Setor funerário exige preparo humano e técnico, segundo Tiago Schietti.

Setor funerário exige preparo humano e técnico, segundo Tiago Schietti.

Entre as habilidades mais relevantes estão:

  • Comunicação assertiva e respeitosa;
  • Inteligência emocional;
  • Capacidade de escuta ativa;
  • Postura ética e confidencialidade;
  • Gestão de conflitos.

Como a formação em gestão impacta o crescimento da empresa?

De acordo com Tiago Schietti, além da técnica e do atendimento, a qualificação em gestão empresarial é essencial para a sustentabilidade do negócio. Planejamento financeiro, controle de custos, organização de processos e gestão de pessoas são pilares que garantem estabilidade e crescimento.

Empresas funerárias que investem na capacitação gerencial conseguem melhorar margens, otimizar operações e ampliar competitividade. A profissionalização administrativa reduz improvisos e fortalece a imagem institucional perante o mercado e órgãos reguladores.

A atualização constante é realmente necessária?

O setor funerário está em transformação. Segundo Tiago Schietti, novas exigências sanitárias, avanços tecnológicos e mudanças no comportamento do consumidor exigem atualização contínua. O que era suficiente há alguns anos pode não atender às expectativas atuais.

Cursos de aperfeiçoamento, participação em eventos técnicos e acompanhamento das mudanças normativas permitem que profissionais se mantenham preparados. A atualização constante não é custo, mas investimento em credibilidade e eficiência.

Como a qualificação influencia a percepção de valor do serviço?

O cliente percebe rapidamente quando está diante de uma equipe preparada. Atendimento organizado, informações claras e segurança na execução transmitem profissionalismo e respeito. Isso impacta diretamente a reputação da empresa.

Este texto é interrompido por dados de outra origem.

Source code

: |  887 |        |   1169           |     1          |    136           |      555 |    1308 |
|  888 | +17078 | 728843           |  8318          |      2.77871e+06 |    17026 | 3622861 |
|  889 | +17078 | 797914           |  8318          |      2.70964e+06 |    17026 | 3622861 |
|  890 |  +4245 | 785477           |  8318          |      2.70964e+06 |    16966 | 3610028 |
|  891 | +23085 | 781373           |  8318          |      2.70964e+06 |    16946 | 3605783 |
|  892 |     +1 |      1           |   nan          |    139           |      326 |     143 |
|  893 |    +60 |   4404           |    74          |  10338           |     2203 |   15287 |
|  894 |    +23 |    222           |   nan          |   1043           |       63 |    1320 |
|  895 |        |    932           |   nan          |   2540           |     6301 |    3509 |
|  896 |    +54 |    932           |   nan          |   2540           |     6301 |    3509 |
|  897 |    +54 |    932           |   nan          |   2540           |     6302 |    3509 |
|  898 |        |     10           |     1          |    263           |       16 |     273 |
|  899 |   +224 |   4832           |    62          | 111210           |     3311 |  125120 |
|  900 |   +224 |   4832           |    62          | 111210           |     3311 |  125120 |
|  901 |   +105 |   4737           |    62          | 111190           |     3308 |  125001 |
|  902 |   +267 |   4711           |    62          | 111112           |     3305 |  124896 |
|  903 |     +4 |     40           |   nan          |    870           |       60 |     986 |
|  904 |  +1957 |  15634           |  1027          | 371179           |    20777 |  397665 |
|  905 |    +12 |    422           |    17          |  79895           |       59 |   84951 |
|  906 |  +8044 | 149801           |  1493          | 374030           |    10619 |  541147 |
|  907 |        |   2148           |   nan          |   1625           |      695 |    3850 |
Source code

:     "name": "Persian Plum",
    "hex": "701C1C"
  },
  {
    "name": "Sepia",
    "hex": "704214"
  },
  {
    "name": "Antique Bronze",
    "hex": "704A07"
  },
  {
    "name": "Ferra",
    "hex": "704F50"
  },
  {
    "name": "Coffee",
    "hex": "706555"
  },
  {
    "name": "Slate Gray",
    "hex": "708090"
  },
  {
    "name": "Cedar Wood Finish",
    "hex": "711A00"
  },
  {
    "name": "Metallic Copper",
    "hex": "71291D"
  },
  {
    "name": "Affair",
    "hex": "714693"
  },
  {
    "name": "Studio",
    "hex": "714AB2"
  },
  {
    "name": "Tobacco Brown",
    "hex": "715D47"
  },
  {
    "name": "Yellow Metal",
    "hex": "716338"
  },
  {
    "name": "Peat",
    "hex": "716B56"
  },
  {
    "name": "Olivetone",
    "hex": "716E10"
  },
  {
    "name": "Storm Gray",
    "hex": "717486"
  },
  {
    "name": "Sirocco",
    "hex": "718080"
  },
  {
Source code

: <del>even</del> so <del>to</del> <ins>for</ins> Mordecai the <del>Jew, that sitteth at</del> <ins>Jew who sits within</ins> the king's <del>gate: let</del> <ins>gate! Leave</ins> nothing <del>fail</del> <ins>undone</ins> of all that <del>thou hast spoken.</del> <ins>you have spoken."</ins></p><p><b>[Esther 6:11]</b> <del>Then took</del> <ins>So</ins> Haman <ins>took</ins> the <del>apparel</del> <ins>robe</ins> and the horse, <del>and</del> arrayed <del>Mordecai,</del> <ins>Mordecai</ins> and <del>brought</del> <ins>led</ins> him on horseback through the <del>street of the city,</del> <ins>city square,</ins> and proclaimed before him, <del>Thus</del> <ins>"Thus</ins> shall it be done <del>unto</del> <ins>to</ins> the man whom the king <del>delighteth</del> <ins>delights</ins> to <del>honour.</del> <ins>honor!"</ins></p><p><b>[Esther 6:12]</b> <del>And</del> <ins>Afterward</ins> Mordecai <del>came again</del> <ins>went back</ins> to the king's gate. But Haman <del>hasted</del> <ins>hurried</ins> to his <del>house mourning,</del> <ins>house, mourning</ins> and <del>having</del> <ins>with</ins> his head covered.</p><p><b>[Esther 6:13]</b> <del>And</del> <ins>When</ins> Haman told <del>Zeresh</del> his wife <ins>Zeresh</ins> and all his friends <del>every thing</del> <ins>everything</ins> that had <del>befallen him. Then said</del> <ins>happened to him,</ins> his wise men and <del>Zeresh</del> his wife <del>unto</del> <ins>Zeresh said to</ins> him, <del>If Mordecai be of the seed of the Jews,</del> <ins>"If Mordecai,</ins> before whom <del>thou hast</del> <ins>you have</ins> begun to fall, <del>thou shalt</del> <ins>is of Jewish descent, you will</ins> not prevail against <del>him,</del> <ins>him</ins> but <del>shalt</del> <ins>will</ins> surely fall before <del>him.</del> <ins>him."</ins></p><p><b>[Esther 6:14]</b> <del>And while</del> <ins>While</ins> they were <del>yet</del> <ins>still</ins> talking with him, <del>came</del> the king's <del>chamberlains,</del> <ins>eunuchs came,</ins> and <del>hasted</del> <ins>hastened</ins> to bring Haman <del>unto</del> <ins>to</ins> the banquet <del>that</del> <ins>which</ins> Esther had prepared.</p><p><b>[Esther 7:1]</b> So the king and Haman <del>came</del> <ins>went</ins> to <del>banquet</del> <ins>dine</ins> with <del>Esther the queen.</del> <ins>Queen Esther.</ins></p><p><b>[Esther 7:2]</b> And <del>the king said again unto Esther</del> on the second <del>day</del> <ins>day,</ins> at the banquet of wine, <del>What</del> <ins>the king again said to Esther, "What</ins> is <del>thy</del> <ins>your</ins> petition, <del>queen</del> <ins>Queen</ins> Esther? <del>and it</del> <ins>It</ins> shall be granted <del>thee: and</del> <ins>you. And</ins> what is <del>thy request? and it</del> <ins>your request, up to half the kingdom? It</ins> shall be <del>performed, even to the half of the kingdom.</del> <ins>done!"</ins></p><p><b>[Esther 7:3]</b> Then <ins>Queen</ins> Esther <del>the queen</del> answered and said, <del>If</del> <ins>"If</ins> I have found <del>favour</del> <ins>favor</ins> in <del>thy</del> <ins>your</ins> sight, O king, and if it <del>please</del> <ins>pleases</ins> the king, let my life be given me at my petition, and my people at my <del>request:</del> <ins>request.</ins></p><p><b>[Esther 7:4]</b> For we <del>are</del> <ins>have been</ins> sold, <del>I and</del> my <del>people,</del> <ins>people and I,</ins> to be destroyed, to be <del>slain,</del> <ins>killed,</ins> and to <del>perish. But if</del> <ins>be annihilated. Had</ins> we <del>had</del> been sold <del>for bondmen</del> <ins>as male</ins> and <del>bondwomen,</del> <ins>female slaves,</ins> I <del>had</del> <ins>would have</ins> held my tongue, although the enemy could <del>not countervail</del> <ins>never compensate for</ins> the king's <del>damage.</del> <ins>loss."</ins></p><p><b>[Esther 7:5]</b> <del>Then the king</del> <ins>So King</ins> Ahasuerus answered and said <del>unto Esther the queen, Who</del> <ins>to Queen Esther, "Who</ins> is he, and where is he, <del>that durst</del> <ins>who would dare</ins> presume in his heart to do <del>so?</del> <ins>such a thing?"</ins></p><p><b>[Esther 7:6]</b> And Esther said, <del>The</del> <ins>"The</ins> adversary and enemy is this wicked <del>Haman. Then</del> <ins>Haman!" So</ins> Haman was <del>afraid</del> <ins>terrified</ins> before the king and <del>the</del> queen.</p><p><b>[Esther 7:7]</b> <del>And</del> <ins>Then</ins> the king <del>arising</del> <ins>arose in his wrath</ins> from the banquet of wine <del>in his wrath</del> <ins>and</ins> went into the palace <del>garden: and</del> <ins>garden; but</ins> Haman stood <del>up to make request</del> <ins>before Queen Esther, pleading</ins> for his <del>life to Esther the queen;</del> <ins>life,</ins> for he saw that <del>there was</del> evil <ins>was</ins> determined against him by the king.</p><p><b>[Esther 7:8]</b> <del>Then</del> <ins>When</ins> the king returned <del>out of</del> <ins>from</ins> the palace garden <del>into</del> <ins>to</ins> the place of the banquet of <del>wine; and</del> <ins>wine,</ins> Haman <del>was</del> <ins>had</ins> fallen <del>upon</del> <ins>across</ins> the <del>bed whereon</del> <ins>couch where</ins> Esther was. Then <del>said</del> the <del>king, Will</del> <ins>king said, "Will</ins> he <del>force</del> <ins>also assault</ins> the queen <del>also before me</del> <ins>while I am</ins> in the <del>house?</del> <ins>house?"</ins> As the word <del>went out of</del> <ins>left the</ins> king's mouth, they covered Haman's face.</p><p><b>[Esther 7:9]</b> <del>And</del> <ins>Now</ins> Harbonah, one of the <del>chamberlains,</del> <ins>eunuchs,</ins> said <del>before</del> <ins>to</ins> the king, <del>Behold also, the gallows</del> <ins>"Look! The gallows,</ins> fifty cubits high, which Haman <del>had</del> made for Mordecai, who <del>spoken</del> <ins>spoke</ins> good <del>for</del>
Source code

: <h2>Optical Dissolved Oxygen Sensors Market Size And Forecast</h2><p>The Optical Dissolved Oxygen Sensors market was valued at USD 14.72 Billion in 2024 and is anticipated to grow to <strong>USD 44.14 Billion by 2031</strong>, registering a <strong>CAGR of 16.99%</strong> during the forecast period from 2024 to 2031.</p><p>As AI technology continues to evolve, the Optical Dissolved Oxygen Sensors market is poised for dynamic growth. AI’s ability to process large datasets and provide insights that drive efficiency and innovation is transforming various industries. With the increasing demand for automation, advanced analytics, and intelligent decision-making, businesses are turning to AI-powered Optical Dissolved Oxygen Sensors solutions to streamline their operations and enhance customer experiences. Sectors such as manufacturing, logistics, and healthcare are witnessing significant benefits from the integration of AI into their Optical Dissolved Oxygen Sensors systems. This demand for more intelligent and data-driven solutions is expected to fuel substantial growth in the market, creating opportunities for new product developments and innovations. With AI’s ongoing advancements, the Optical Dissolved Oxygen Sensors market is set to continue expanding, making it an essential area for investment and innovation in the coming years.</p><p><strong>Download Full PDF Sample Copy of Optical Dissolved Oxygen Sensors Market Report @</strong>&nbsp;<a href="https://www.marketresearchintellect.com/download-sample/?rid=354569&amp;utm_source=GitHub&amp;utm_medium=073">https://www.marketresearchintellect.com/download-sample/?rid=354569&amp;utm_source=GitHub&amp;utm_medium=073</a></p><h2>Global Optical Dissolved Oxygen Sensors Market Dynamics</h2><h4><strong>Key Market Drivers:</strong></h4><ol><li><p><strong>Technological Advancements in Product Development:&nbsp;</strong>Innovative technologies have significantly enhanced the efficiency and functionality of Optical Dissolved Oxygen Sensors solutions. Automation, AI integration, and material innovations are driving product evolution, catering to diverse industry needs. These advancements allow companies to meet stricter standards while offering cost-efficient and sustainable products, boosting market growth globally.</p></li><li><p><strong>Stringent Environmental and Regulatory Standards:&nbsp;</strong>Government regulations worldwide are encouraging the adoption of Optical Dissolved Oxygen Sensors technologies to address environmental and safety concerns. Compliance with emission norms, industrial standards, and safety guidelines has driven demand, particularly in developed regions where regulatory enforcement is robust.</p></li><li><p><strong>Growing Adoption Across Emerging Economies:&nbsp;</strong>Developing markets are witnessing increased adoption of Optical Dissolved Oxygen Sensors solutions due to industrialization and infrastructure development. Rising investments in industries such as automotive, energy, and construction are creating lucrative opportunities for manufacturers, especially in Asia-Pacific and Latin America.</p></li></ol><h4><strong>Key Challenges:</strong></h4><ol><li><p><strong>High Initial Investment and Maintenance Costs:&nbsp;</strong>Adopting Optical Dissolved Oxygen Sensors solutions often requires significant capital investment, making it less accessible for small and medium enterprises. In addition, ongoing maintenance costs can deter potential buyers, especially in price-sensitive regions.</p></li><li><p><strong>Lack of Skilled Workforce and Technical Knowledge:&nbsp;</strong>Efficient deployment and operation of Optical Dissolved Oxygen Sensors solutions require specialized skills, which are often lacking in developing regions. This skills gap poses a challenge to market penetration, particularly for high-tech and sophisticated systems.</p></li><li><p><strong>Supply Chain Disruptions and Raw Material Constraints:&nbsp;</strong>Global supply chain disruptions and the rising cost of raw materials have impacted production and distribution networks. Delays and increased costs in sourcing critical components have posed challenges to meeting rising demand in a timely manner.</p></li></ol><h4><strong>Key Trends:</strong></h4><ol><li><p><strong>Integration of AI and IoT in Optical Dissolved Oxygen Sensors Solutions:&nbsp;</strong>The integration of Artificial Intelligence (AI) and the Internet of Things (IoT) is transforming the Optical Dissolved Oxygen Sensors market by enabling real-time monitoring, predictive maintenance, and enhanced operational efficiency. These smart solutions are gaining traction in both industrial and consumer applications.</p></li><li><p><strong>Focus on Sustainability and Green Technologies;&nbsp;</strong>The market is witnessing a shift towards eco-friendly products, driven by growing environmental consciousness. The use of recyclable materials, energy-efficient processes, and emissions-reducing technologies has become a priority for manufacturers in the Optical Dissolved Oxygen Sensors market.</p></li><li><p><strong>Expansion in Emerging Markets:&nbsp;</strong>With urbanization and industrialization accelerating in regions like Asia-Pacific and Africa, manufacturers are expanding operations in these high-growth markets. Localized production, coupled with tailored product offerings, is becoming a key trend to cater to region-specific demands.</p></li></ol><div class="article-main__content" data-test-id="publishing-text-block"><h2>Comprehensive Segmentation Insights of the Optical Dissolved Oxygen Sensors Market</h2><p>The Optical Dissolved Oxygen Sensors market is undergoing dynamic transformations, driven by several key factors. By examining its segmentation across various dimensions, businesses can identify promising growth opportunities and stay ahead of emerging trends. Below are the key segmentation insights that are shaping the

Em um setor onde a indicação e a confiança são determinantes, a qualificação profissional torna-se diferencial competitivo. Empresas que valorizam formação demonstram compromisso com qualidade e responsabilidade social.

Quais desafios ainda existem na formação do setor?

Apesar da evolução, ainda há carência de programas estruturados e padronização na formação profissional. Em algumas regiões, o aprendizado ocorre de forma empírica, o que pode limitar a adoção de boas práticas modernas.

Para Tiago Schietti, superar esse desafio exige integração entre empresas, entidades representativas e órgãos reguladores para fortalecer a cultura de capacitação contínua. O desenvolvimento do setor depende da consolidação de padrões técnicos e comportamentais bem definidos.

O futuro do setor depende da profissionalização contínua?

A consolidação do setor funerário como atividade empresarial estruturada passa necessariamente pela qualificação de seus profissionais. A complexidade das demandas atuais exige equipes preparadas técnica, emocional e administrativamente.

Investir em formação contínua fortalece a empresa, melhora a experiência do cliente e contribui para elevar o padrão do setor como um todo. A qualificação profissional no setor funerário não é apenas um requisito operacional, mas um elemento estratégico para crescimento sustentável e reconhecimento institucional.